What the exercise asks:
Omit the images and output every line of the data below exactly.

------ Materials provided

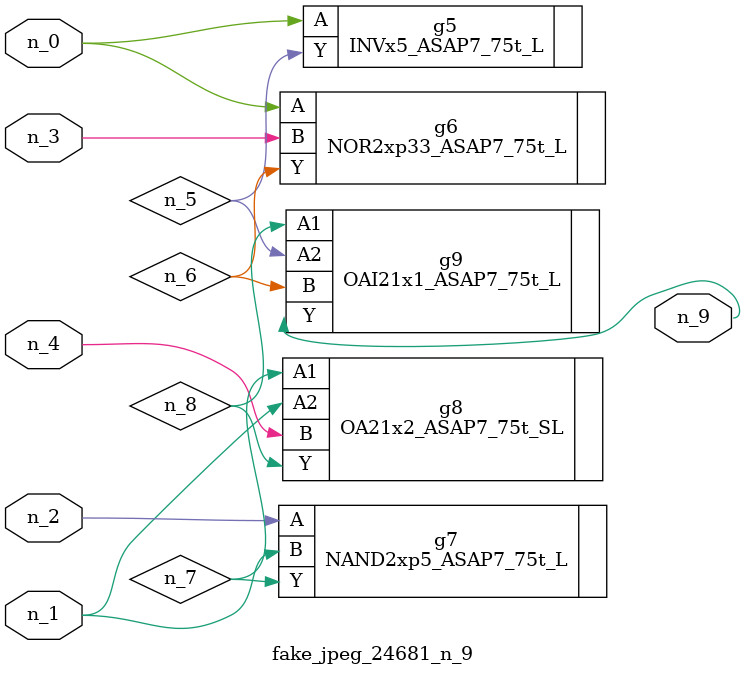
<source format=v>
module fake_jpeg_24681_n_9 (n_3, n_2, n_1, n_0, n_4, n_9);

input n_3;
input n_2;
input n_1;
input n_0;
input n_4;

output n_9;

wire n_8;
wire n_6;
wire n_5;
wire n_7;

INVx5_ASAP7_75t_L g5 ( 
.A(n_0),
.Y(n_5)
);

NOR2xp33_ASAP7_75t_L g6 ( 
.A(n_0),
.B(n_3),
.Y(n_6)
);

NAND2xp5_ASAP7_75t_L g7 ( 
.A(n_2),
.B(n_1),
.Y(n_7)
);

OA21x2_ASAP7_75t_SL g8 ( 
.A1(n_7),
.A2(n_1),
.B(n_4),
.Y(n_8)
);

OAI21x1_ASAP7_75t_L g9 ( 
.A1(n_8),
.A2(n_5),
.B(n_6),
.Y(n_9)
);


endmodule
</source>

------------

Output for this task:
<source format=v>
module fake_jpeg_24681_n_9 (n_3, n_2, n_1, n_0, n_4, n_9);

input n_3;
input n_2;
input n_1;
input n_0;
input n_4;

output n_9;

wire n_8;
wire n_6;
wire n_5;
wire n_7;

INVx5_ASAP7_75t_L g5 ( 
.A(n_0),
.Y(n_5)
);

NOR2xp33_ASAP7_75t_L g6 ( 
.A(n_0),
.B(n_3),
.Y(n_6)
);

NAND2xp5_ASAP7_75t_L g7 ( 
.A(n_2),
.B(n_1),
.Y(n_7)
);

OA21x2_ASAP7_75t_SL g8 ( 
.A1(n_7),
.A2(n_1),
.B(n_4),
.Y(n_8)
);

OAI21x1_ASAP7_75t_L g9 ( 
.A1(n_8),
.A2(n_5),
.B(n_6),
.Y(n_9)
);


endmodule
</source>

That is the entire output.